▸ Exercise details: Copy the lines below word for word, leaving out the pictures.

▸ Input data:
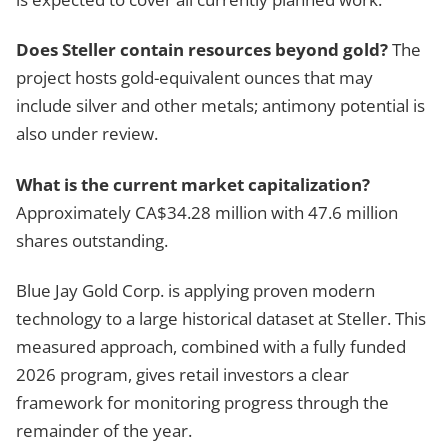
Does Steller contain resources beyond gold?
The
project hosts gold-equivalent ounces that may
include silver and other metals; antimony potential is
also under review.
What is the current market capitalization?
Approximately CA$34.28 million with 47.6 million
shares outstanding.
Blue Jay Gold Corp. is applying proven modern
technology to a large historical dataset at Steller. This
measured approach, combined with a fully funded
2026 program, gives retail investors a clear
framework for monitoring progress through the
remainder of the year.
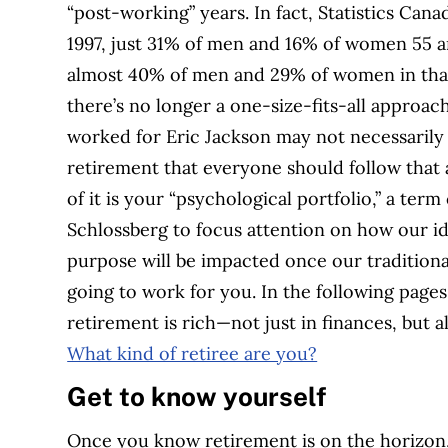
“post-working” years. In fact, Statistics Cana
1997, just 31% of men and 16% of women 55 an
almost 40% of men and 29% of women in that 
there’s no longer a one-size-fits-all approac
worked for Eric Jackson may not necessarily 
retirement that everyone should follow that 
of it is your “psychological portfolio,” a ter
Schlossberg to focus attention on how our id
purpose will be impacted once our traditiona
going to work for you. In the following page
retirement is rich—not just in finances, but
What kind of retiree are you?
Get to know yourself
Once you know retirement is on the horizon, i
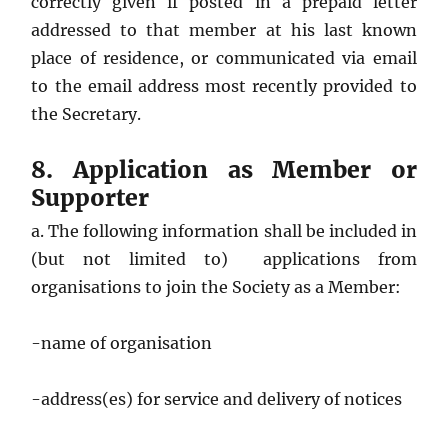
correctly given if posted in a prepaid letter
addressed to that member at his last known
place of residence, or communicated via email
to the email address most recently provided to
the Secretary.
8. Application as Member or
Supporter
a. The following information shall be included in
(but not limited to) applications from
organisations to join the Society as a Member:
-name of organisation
-address(es) for service and delivery of notices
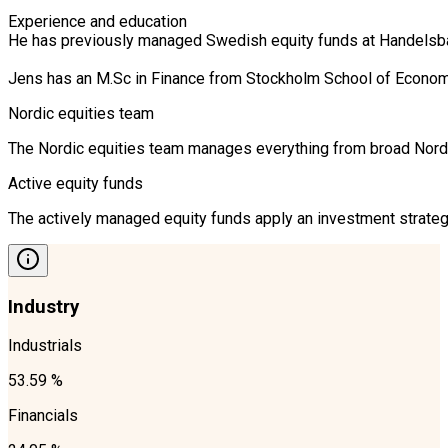
Experience and education

He has previously managed Swedish equity funds at Handelsban
Jens has an M.Sc in Finance from Stockholm School of Econom
Nordic equities team
The Nordic equities team manages everything from broad Nordic 
Active equity funds
The actively managed equity funds apply an investment strategy
Industry
Industrials
53.59 %
Financials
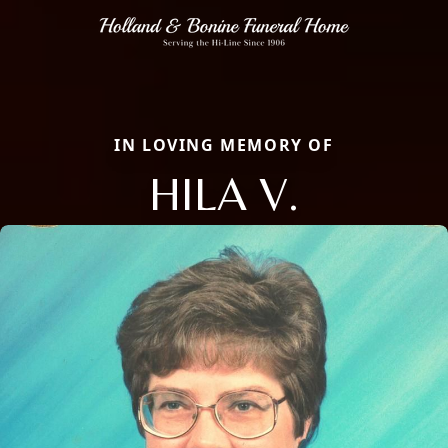
IN LOVING MEMORY OF
HILA V.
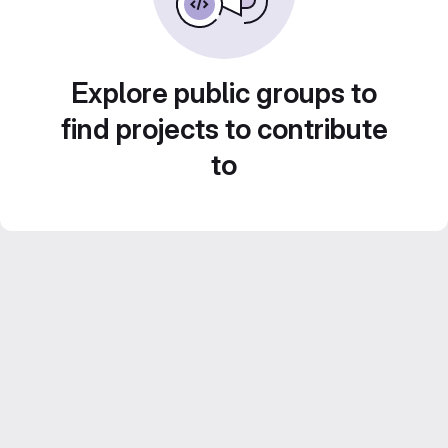
Explore public groups to
find projects to contribute
to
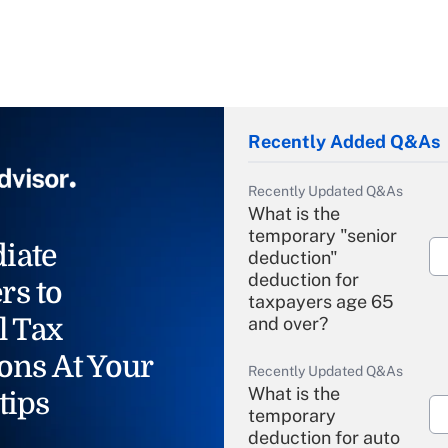
Recently Added Q&As
Recently Updated Q&As
What is the
temporary "senior
iate
deduction"
deduction for
rs to
taxpayers age 65
l Tax
and over?
ons At Your
Recently Updated Q&As
What is the
tips
temporary
deduction for auto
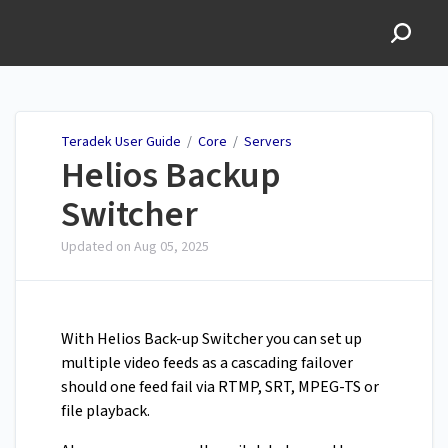
Teradek User Guide
Teradek User Guide
/
Core
/
Servers
Helios Backup
Switcher
Updated on
Aug 05, 2025
With Helios Back-up Switcher you can set up
multiple video feeds as a cascading failover
should one feed fail via RTMP, SRT, MPEG-TS or
file playback.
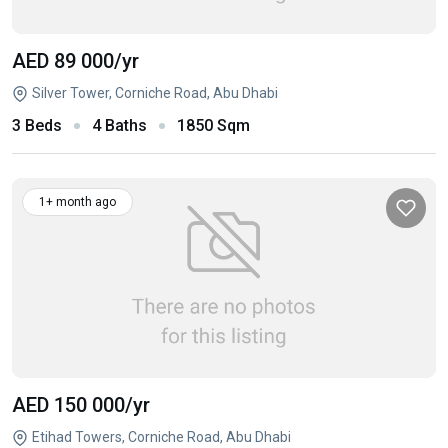
AED 89 000
/yr
Silver Tower, Corniche Road, Abu Dhabi
3 Beds
4 Baths
1850 Sqm
1+ month ago
AED 150 000
/yr
Etihad Towers, Corniche Road, Abu Dhabi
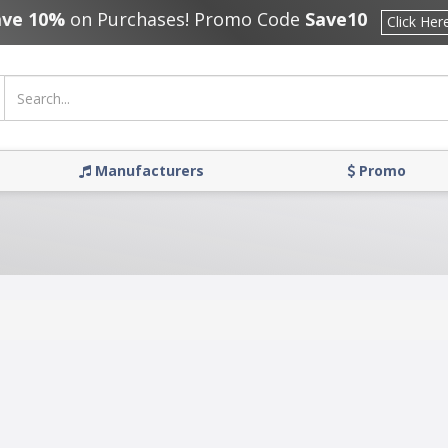
ave 10%
on Purchases! Promo Code
Save10
Click Her
Manufacturers
Promo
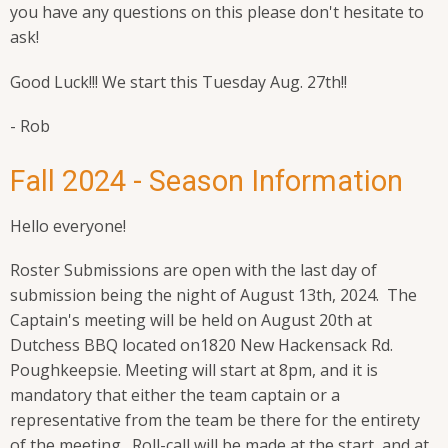
you have any questions on this please don't hesitate to
ask!
Good Luck!!! We start this Tuesday Aug. 27th!!
- Rob
Fall 2024 - Season Information
Hello everyone!
Roster Submissions are open with the last day of
submission being the night of August 13th, 2024. The
Captain's meeting will be held on August 20th at
Dutchess BBQ located on
1820 New Hackensack Rd.
Poughkeepsie
. Meeting will start at 8pm, and it is
mandatory that either the team captain or a
representative from the team be there for the entirety
of the meeting. Roll-call will be made at the start, and at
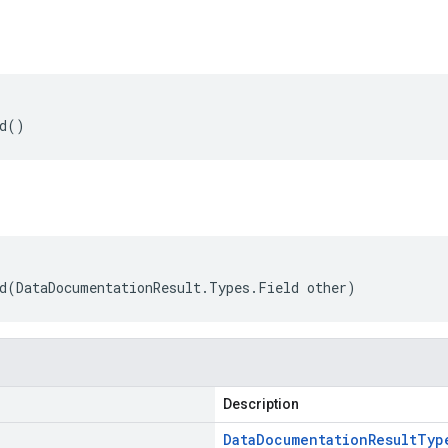
ld()
d(DataDocumentationResult.Types.Field other)
Description
Data
Documentation
Result
Typ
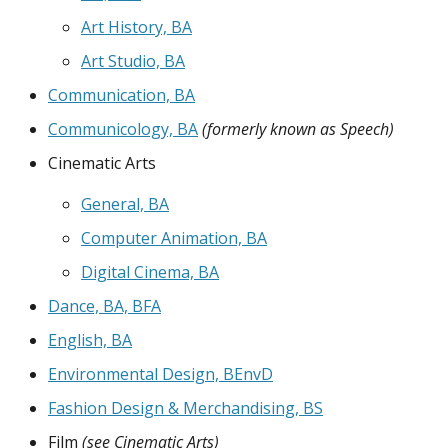
Art History, BA
Art Studio, BA
Communication, BA
Communicology, BA
(formerly known as Speech)
Cinematic Arts
General, BA
Computer Animation, BA
Digital Cinema, BA
Dance, BA, BFA
English, BA
Environmental Design, BEnvD
Fashion Design & Merchandising, BS
Film
(see Cinematic Arts)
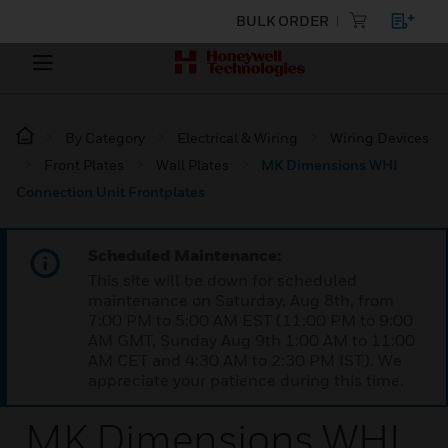
BULK ORDER
By Category
Electrical & Wiring
Wiring Devices
Front Plates
Wall Plates
MK Dimensions WHI
Connection Unit Frontplates
Scheduled Maintenance:
This site will be down for scheduled
maintenance on Saturday, Aug 8th, from
7:00 PM to 5:00 AM EST (11:00 PM to 9:00
AM GMT, Sunday Aug 9th 1:00 AM to 11:00
AM CET and 4:30 AM to 2:30 PM IST). We
appreciate your patience during this time.
MK Dimensions WHI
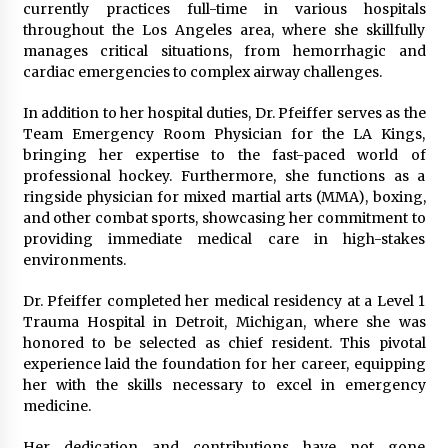
currently practices full-time in various hospitals
Explores Identity, Finding Yourself, and True
Friendship
throughout the Los Angeles area, where she skillfully
22 hours ago
manages critical situations, from hemorrhagic and
cardiac emergencies to complex airway challenges.
In addition to her hospital duties, Dr. Pfeiffer serves as the
Team Emergency Room Physician for the LA Kings,
bringing her expertise to the fast-paced world of
professional hockey. Furthermore, she functions as a
ringside physician for mixed martial arts (MMA), boxing,
and other combat sports, showcasing her commitment to
providing immediate medical care in high-stakes
environments.
Dr. Pfeiffer completed her medical residency at a Level 1
Trauma Hospital in Detroit, Michigan, where she was
honored to be selected as chief resident. This pivotal
experience laid the foundation for her career, equipping
her with the skills necessary to excel in emergency
medicine.
Her dedication and contributions have not gone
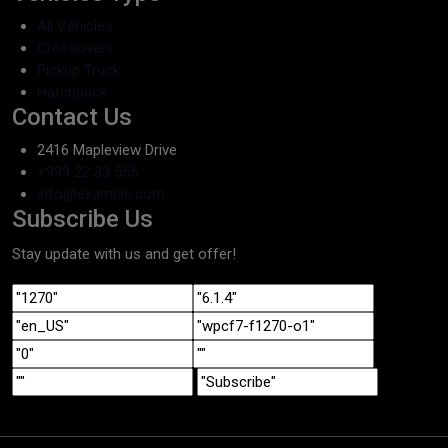
All Vehicles
Crossovers
Pickup Truck
Hatchback
Contact Us
2416 Mapleview Drive
+999 22 33 555
info@example.com
Subscribe Us
Stay update with us and get offer!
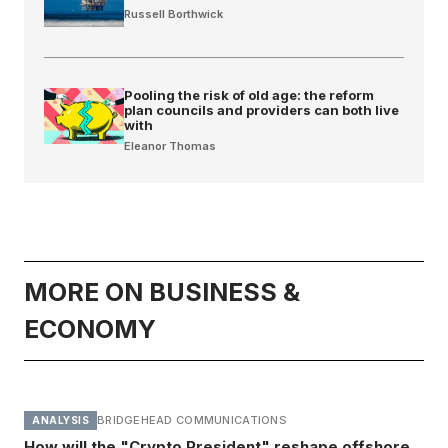
Russell Borthwick
Pooling the risk of old age: the reform
plan councils and providers can both live
with
Eleanor Thomas
MORE ON BUSINESS &
ECONOMY
BRIDGEHEAD COMMUNICATIONS
ANALYSIS
How will the "Crypto President" reshape offshore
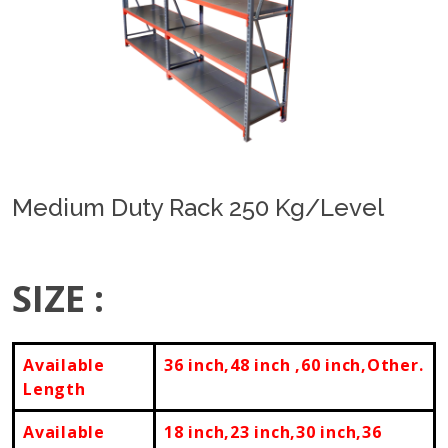
Previous
Next
Medium Duty Rack 250 Kg/Level
SIZE :
Available
36 inch,48 inch ,60 inch,Other.
Length
Available
18 inch,23 inch,30 inch,36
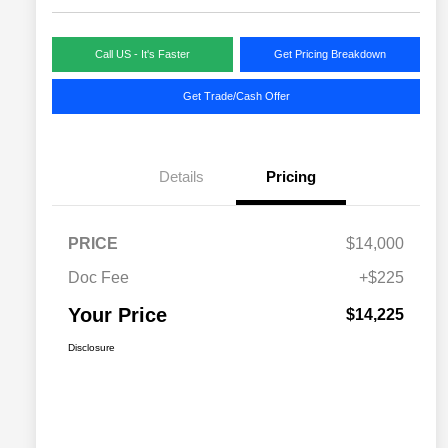
Call US - It's Faster
Get Pricing Breakdown
Get Trade/Cash Offer
Details
Pricing
PRICE
$14,000
Doc Fee
+$225
Your Price
$14,225
Disclosure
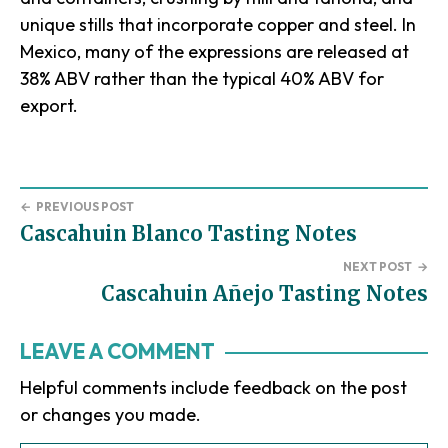
unique stills that incorporate copper and steel. In
Mexico, many of the expressions are released at
38% ABV rather than the typical 40% ABV for
export.
←
PREVIOUS POST
Cascahuin Blanco Tasting Notes
NEXT POST
→
Cascahuin Añejo Tasting Notes
Reader
LEAVE A COMMENT
Interactions
Helpful comments include feedback on the post
or changes you made.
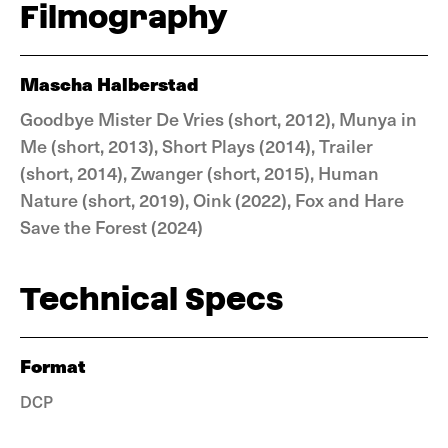
Filmography
Mascha Halberstad
Goodbye Mister De Vries (short, 2012), Munya in
Me (short, 2013), Short Plays (2014), Trailer
(short, 2014), Zwanger (short, 2015), Human
Nature (short, 2019), Oink (2022), Fox and Hare
Save the Forest (2024)
Technical Specs
Format
DCP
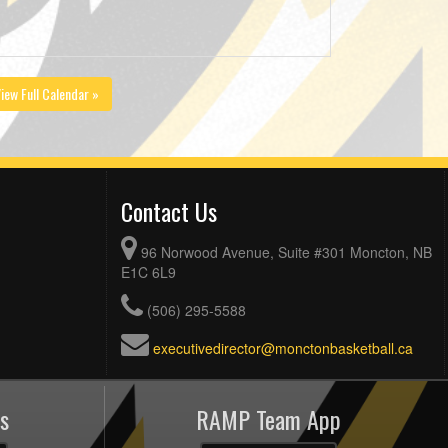
iew Full Calendar »
Contact Us
96 Norwood Avenue, Suite #301 Moncton, NB
E1C 6L9
(506) 295-5588
executivedirector@monctonbasketball.ca
s
RAMP Team App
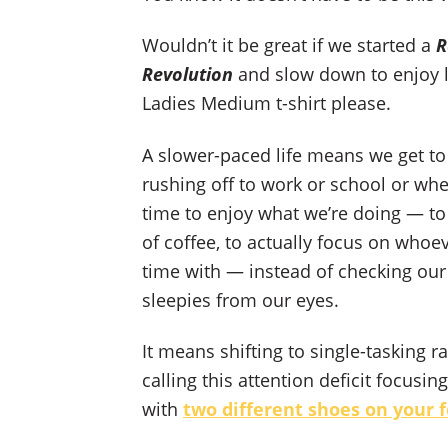
Wouldn’t it be great if we started a
R
Revolution
and slow down to enjoy li
Ladies Medium t-shirt please.
A slower-paced life means we get to
rushing off to work or school or whe
time to enjoy what we’re doing — to 
of coffee, to actually focus on whoe
time with — instead of checking our
sleepies from our eyes.
It means shifting to single-tasking r
calling this attention deficit focus
with
two different shoes on your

▸ Reply:
Does Steller contain resources beyond gold?
The
project hosts gold-equivalent ounces that may
include silver and other metals; antimony potential is
also under review.
What is the current market capitalization?
Approximately CA$34.28 million with 47.6 million
shares outstanding.
Blue Jay Gold Corp. is applying proven modern
technology to a large historical dataset at Steller. This
measured approach, combined with a fully funded
2026 program, gives retail investors a clear
framework for monitoring progress through the
remainder of the year.
“post-working” years. In fact, Statistics Cana
1997, just 31% of men and 16% of women 55 an
almost 40% of men and 29% of women in that 
there’s no longer a one-size-fits-all approac
worked for Eric Jackson may not necessarily 
retirement that everyone should follow that 
of it is your “psychological portfolio,” a ter
Schlossberg to focus attention on how our id
purpose will be impacted once our traditiona
going to work for you. In the following page
retirement is rich—not just in finances, but
What kind of retiree are you?
Get to know yourself
Once you know retirement is on the horizon, i
correctly given if posted in a prepaid letter
addressed to that member at his last known
place of residence, or communicated via email
to the email address most recently provided to
the Secretary.
8. Application as Member or
Supporter
a. The following information shall be included in
(but not limited to) applications from
organisations to join the Society as a Member:
-name of organisation
-address(es) for service and delivery of notices
Experience and education

He has previously managed Swedish equity funds at Handelsban
Jens has an M.Sc in Finance from Stockholm School of Econom
Nordic equities team
The Nordic equities team manages everything from broad Nordic 
Active equity funds
The actively managed equity funds apply an investment strategy
Industry
Industrials
53.59 %
Financials
IN LOVING MEMORY OF
HILA V.
Explore public groups to
find projects to contribute
to
Recently Added Q&As
Recently Updated Q&As
What is the
temporary "senior
iate
deduction"
deduction for
rs to
taxpayers age 65
l Tax
and over?
ons At Your
Recently Updated Q&As
What is the
tips
temporary
deduction for auto
Teradek User Guide
Teradek User Guide
/
Core
/
Servers
Helios Backup
Switcher
Updated on
Aug 05, 2025
With Helios Back-up Switcher you can set up
multiple video feeds as a cascading failover
should one feed fail via RTMP, SRT, MPEG-TS or
file playback.
AED 89 000
/yr
Silver Tower, Corniche Road, Abu Dhabi
3 Beds
4 Baths
1850 Sqm
1+ month ago
AED 150 000
/yr
Etihad Towers, Corniche Road, Abu Dhabi
ave 10%
on Purchases! Promo Code
Save10
Click Her
Manufacturers
Promo
you have any questions on this please don't hesitate to
ask!
Good Luck!!! We start this Tuesday Aug. 27th!!
- Rob
Fall 2024 - Season Information
Hello everyone!
Roster Submissions are open with the last day of
submission being the night of August 13th, 2024. The
Captain's meeting will be held on August 20th at
Dutchess BBQ located on
1820 New Hackensack Rd.
Poughkeepsie
. Meeting will start at 8pm, and it is
mandatory that either the team captain or a
representative from the team be there for the entirety
of the meeting. Roll-call will be made at the start, and at
ld()
d(DataDocumentationResult.Types.Field other)
Description
Data
Documentation
Result
Typ
Art History, BA
Art Studio, BA
Communication, BA
Communicology, BA
(formerly known as Speech)
Cinematic Arts
General, BA
Computer Animation, BA
Digital Cinema, BA
Dance, BA, BFA
English, BA
Environmental Design, BEnvD
Fashion Design & Merchandising, BS
Film
(see Cinematic Arts)
BULK ORDER
By Category
Electrical & Wiring
Wiring Devices
Front Plates
Wall Plates
MK Dimensions WHI
Connection Unit Frontplates
Scheduled Maintenance:
This site will be down for scheduled
maintenance on Saturday, Aug 8th, from
7:00 PM to 5:00 AM EST (11:00 PM to 9:00
AM GMT, Sunday Aug 9th 1:00 AM to 11:00
AM CET and 4:30 AM to 2:30 PM IST). We
appreciate your patience during this time.
MK Dimensions WHI
currently practices full-time in various hospitals
Explores Identity, Finding Yourself, and True
Friendship
throughout the Los Angeles area, where she skillfully
22 hours ago
manages critical situations, from hemorrhagic and
cardiac emergencies to complex airway challenges.
In addition to her hospital duties, Dr. Pfeiffer serves as the
Team Emergency Room Physician for the LA Kings,
bringing her expertise to the fast-paced world of
professional hockey. Furthermore, she functions as a
ringside physician for mixed martial arts (MMA), boxing,
and other combat sports, showcasing her commitment to
providing immediate medical care in high-stakes
environments.
Dr. Pfeiffer completed her medical residency at a Level 1
Trauma Hospital in Detroit, Michigan, where she was
honored to be selected as chief resident. This pivotal
experience laid the foundation for her career, equipping
her with the skills necessary to excel in emergency
medicine.
Her dedication and contributions have not gone
All Vehicles
Crossovers
Pickup Truck
Hatchback
Contact Us
2416 Mapleview Drive
+999 22 33 555
info@example.com
Subscribe Us
Stay update with us and get offer!
Russell Borthwick
Pooling the risk of old age: the reform
plan councils and providers can both live
with
Eleanor Thomas
MORE ON BUSINESS &
ECONOMY
BRIDGEHEAD COMMUNICATIONS
ANALYSIS
How will the "Crypto President" reshape offshore
Previous
Next
Medium Duty Rack 250 Kg/Level
SIZE :
Available
36 inch,48 inch ,60 inch,Other.
Length
Available
18 inch,23 inch,30 inch,36
Call US - It's Faster
Get Pricing Breakdown
Get Trade/Cash Offer
Details
Pricing
PRICE
$14,000
Doc Fee
+$225
Your Price
$14,225
Disclosure
unique stills that incorporate copper and steel. In
Mexico, many of the expressions are released at
38% ABV rather than the typical 40% ABV for
export.
←
PREVIOUS POST
Cascahuin Blanco Tasting Notes
NEXT POST
→
Cascahuin Añejo Tasting Notes
Reader
LEAVE A COMMENT
Interactions
Helpful comments include feedback on the post
or changes you made.
Filmography
Mascha Halberstad
Goodbye Mister De Vries (short, 2012), Munya in
Me (short, 2013), Short Plays (2014), Trailer
(short, 2014), Zwanger (short, 2015), Human
Nature (short, 2019), Oink (2022), Fox and Hare
Save the Forest (2024)
Technical Specs
Format
DCP
iew Full Calendar »
Contact Us
96 Norwood Avenue, Suite #301 Moncton, NB
E1C 6L9
(506) 295-5588
executivedirector@monctonbasketball.ca
s
RAMP Team App
Wouldn’t it be great if we started a
R
Revolution
and slow down to enjoy li
Ladies Medium t-shirt please.
A slower-paced life means we get to
rushing off to work or school or whe
time to enjoy what we’re doing — to 
of coffee, to actually focus on whoe
time with — instead of checking our
sleepies from our eyes.
It means shifting to single-tasking r
calling this attention deficit focus
with
two different shoes on your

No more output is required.